なにが起きてもおかしくない。そんな恐ろしい年になる。まずは目を見開いて、来るべき未来を直視することから始めよう。真実を知ることができるのは、知る勇気を持つ者だけなのだから。
民衆が銀行に殺到する
2011年の世界経済を振り返ると、悪夢のような「大事件」が立て続けに起こった年だった。
ギリシャに端を発する国債危機がドミノ倒しのように欧州各国に伝播し、ついにイタリア、フランスまでを呑み込んだ。
超大国アメリカの国債も戦後初めて格下げされ、基軸通貨ドルの信頼に疑問符がつけられた。
2012年はその延長線上にある。各国政府は抜本的な解決策を打てず、問題は先送りにされたままだ。その間に先進各国の経済は疲弊、不況の影も色濃くさしてきた。
米欧の「国債クラッシュ」危機は予断を許さない。ウォール街発のデモが世界数十ヵ国に広がりを見せるように、不況と格差にあえぐ庶民の怒りも爆発寸前まで沸騰している。
2012年。経済恐慌はあるのか、デフォルトする国はどこか。日本国債の暴落もあるのか。
'08年のノーベル経済学賞を受賞したポール・クルーグマン氏は、本誌の取材にこう語った。
「2012年の悲観シナリオを言えば、まずギリシャがユーロ圏から追放され、イタリアとスペインでは、民衆が銀行に殺到する。ユーロ全体が崩壊し、国債がいくらの価値になるか誰にもわからなくなる。

## 取り組む課題:
**1.** 経済危機についての文章の「2012年はその延長線上にあ」から「なるか誰にもわからなくなる。」までを、両端の語句も含めて一字一句そのまま書き写してください。
**2.** 経済危機についての文章に国名として出てくるものを、重複なくすべて挙げてください。
**3.** 経済危機についての文章の最後の文に続けて、その先を書き進めてください。
ここにあるレコードは参照しなくてかまいません。

## データ抜粋:
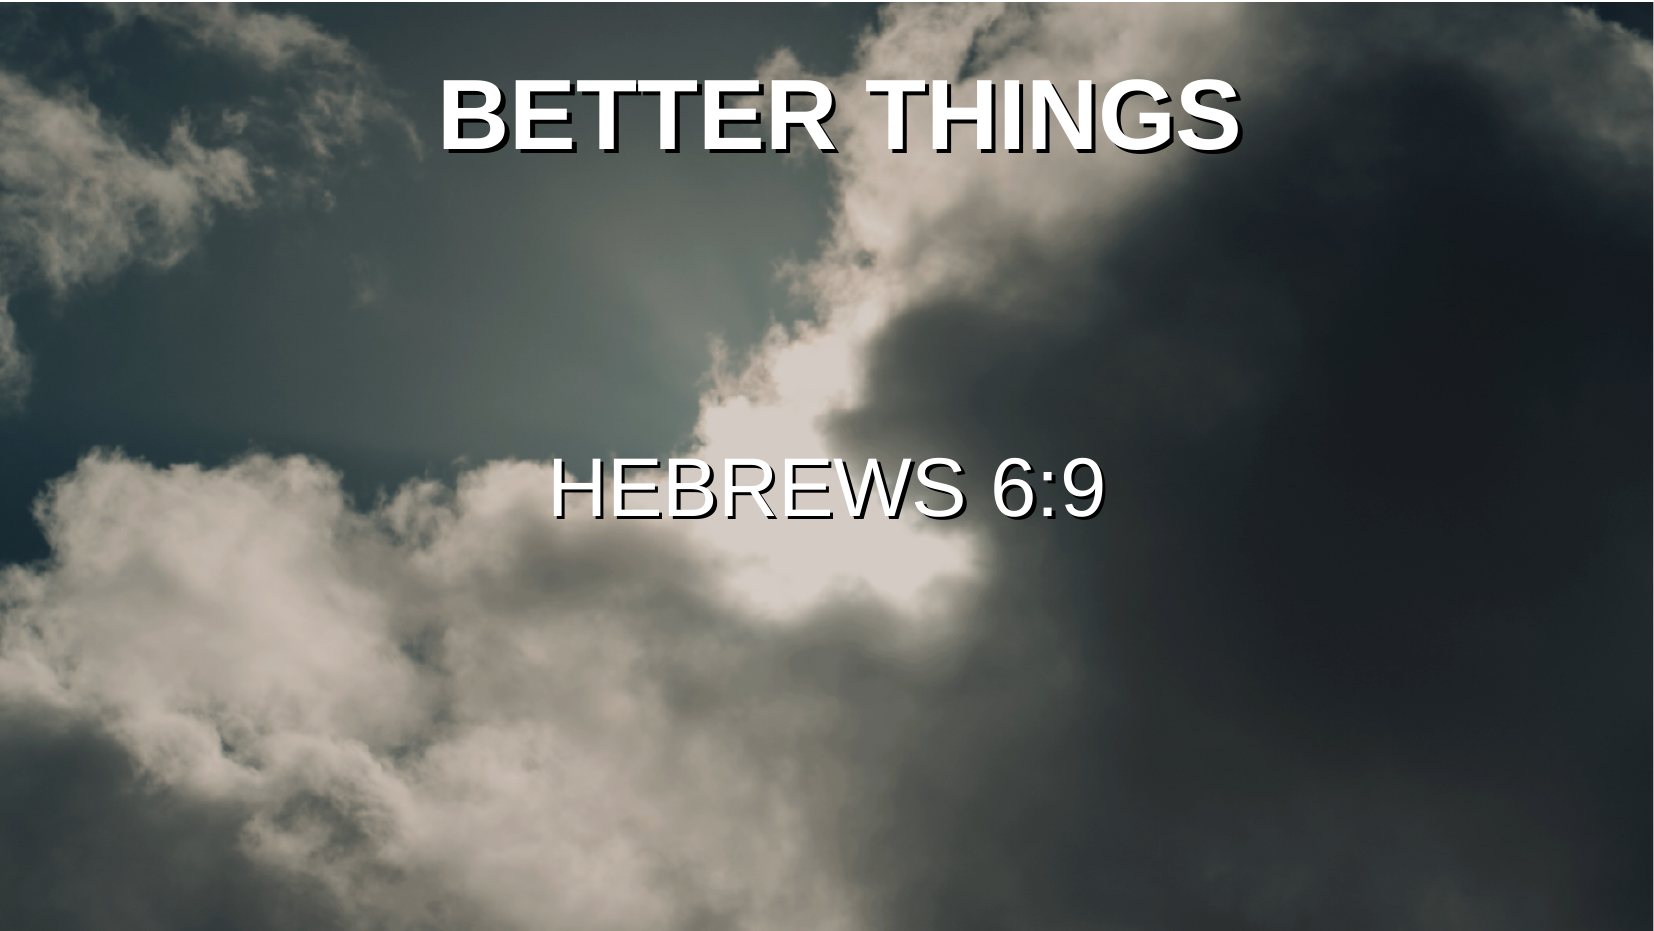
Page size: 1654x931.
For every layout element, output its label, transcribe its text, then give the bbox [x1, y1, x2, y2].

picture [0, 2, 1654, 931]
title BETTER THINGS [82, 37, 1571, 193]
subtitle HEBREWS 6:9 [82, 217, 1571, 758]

## 解答例:
**1.**
2012年はその延長線上にある。各国政府は抜本的な解決策を打てず、問題は先送りにされたままだ。その間に先進各国の経済は疲弊、不況の影も色濃くさしてきた。
米欧の「国債クラッシュ」危機は予断を許さない。ウォール街発のデモが世界数十ヵ国に広がりを見せるように、不況と格差にあえぐ庶民の怒りも爆発寸前まで沸騰している。
2012年。経済恐慌はあるのか、デフォルトする国はどこか。日本国債の暴落もあるのか。
'08年のノーベル経済学賞を受賞したポール・クルーグマン氏は、本誌の取材にこう語った。
「2012年の悲観シナリオを言えば、まずギリシャがユーロ圏から追放され、イタリアとスペインでは、民衆が銀行に殺到する。ユーロ全体が崩壊し、国債がいくらの価値になるか誰にもわからなくなる。

**2.** ギリシャ、イタリア、フランス、アメリカ、日本、スペイン

**3.**
そうなると世界中の金融市場が凍結される。ヨーロッパの銀行がそのシステムの重要な部分を担っているからだ。そして、世界経済は完全なメルトダウンに陥る。1931年と同じ状況、つまりは、世界大恐慌の完全な再来だ。それが起こる確率を言うのは難しいが、常にこんな最悪のシナリオを頭に入れておく必要がある」
ギリシャ国債は100%デフォルト(債務不履行)する。問題はギリシャの"死に方"で、市場を不意打ちする形でギリシャが"即死"したり、ギリシャのトップが突如ユーロ脱退を表明すれば、それが引き金となって国債クラッシュの連鎖が起きて、世界経済は同時不況の底へ突き落とされる---。
これが2011年に、経済専門家たちが恐れたシナリオだった。しかしいまや、ギリシャ以外の欧州各国にも"即死"の可能性が出てきた。欧州はまさに一触即発の火薬庫と化した。
クルーグマン氏が言う。
「これからギリシャ国債のデフォルトは間違いなく起こるだろうが、ポルトガルでもその確率は非常に高いし、アイルランドでも同様だ。政府は『ない』と言い張っているが、イタリアとスペインでさえ、もし欧州中央銀行からの助けがなければ、デフォルトする可能性がある。
そしてイタリアやスペインがデフォルトすれば、ユーロが崩壊する。その時は、欧州の大手金融機関が破綻し、『第2のリーマン・ショック』が起こる可能性が十分にある。憂鬱になるほどに、その可能性はある」
ポルトガル、アイルランド、イタリア、ギリシャ、スペイン・・・。まとめてPIIGS(豚)と揶揄される"欧州の問題児"5ヵ国は、2012年という不安の年を生き延びることができるのだろうか。
日本総研理事の湯元健治氏は「年初から危険なイベントが続く」と指摘する。
「まず2月〜4月にイタリアの国債が1000億ユーロ(約10兆円)規模の大量償還を迎えるなど、2012年は年初から各国で立て続けに巨額償還が待ち受けている。そのタイミングで大手格付け会社がユーロ圏の国債を格下げする検討をしているから怖い。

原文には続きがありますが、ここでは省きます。